::: Document text :::

Diffuse field-a sound field in which the sound pressure level is the same everywhere and the flow of energy is equally probable in all directions

 

OR

 

Sound field in which the time average of the mean-square sound pressure is everywhere the same and the flow of acoustic energy in all directions is equally probable.

 

Although, I liked this definition best....

 

The area in a room with multiple reflections equally probable in all directions.

 

So, it sounds like it's kind of diffused in a way that almost makes it impossible to hear from exactly which direction the sound is propogated. The sound could be just as loud in one corner of the room as in the center.

 

Direct sound field-the portion of a sound field, in an enclosure, which arrives from the sound source without having undergone any reflection.

 

So, as far as what the AI hears I don't know if we should consider a dead room where very little reflections get back to them (seems like it would take less processing but may be "cheating")

 

Here are some sites and a couple of .pdf files on sound field diffusion that might help....

::: Record excerpts :::

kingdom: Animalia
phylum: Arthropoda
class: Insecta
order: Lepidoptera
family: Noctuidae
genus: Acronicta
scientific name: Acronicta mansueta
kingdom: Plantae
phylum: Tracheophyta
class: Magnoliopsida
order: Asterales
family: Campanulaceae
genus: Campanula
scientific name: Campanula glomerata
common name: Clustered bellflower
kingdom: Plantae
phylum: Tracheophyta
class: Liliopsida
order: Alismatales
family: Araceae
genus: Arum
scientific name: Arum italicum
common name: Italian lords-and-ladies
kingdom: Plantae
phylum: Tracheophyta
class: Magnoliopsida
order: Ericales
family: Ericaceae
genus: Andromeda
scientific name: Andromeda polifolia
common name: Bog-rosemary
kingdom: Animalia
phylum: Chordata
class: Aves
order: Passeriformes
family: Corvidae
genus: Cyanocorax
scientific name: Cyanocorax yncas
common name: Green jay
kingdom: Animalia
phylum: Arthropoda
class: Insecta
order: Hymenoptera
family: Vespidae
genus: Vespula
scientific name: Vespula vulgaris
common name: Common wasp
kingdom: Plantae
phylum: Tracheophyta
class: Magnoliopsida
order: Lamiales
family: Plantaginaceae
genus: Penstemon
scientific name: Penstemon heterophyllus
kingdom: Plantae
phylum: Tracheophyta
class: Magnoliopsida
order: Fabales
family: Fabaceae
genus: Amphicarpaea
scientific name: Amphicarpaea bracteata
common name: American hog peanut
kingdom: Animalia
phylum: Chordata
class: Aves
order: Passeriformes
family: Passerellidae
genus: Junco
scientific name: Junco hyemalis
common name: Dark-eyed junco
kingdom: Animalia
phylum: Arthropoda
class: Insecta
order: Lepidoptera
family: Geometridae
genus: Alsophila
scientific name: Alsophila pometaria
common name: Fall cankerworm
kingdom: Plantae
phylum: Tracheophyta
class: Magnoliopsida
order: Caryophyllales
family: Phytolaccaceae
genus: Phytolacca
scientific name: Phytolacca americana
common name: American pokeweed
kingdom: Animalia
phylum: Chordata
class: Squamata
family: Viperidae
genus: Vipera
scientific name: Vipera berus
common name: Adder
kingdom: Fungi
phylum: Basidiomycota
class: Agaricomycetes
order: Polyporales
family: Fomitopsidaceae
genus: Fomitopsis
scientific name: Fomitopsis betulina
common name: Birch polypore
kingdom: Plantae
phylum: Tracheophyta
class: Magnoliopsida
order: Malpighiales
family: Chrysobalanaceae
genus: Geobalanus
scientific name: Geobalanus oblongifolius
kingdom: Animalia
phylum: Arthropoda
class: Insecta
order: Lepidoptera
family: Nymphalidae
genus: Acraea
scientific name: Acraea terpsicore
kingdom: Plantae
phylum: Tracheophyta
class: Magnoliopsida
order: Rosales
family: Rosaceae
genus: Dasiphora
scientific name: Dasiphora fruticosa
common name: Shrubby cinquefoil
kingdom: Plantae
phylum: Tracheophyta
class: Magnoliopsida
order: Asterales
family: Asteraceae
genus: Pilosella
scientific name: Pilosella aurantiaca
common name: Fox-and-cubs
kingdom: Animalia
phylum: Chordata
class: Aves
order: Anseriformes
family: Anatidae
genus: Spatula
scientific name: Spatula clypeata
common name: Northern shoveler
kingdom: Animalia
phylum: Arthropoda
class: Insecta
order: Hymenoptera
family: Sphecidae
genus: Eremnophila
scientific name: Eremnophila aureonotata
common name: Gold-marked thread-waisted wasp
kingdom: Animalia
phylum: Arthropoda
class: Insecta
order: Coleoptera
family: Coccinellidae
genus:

:::

__Short exercise 1__:
Transcribe the passage on sound fields, beginning at the words "Although, I liked" and stopping after the words "in the center.".
__Short exercise 2__:
Restate word for word the lines of the records that begin at the line containing "family: Phytolaccaceae" and stop after the line containing "phylum: Basidiomycota".

__Reply 1__:
Although, I liked this definition best....

 

The area in a room with multiple reflections equally probable in all directions.

 

So, it sounds like it's kind of diffused in a way that almost makes it impossible to hear from exactly which direction the sound is propogated. The sound could be just as loud in one corner of the room as in the center.

__Reply 2__:
family: Phytolaccaceae
genus: Phytolacca
scientific name: Phytolacca americana
common name: American pokeweed
kingdom: Animalia
phylum: Chordata
class: Squamata
family: Viperidae
genus: Vipera
scientific name: Vipera berus
common name: Adder
kingdom: Fungi
phylum: Basidiomycota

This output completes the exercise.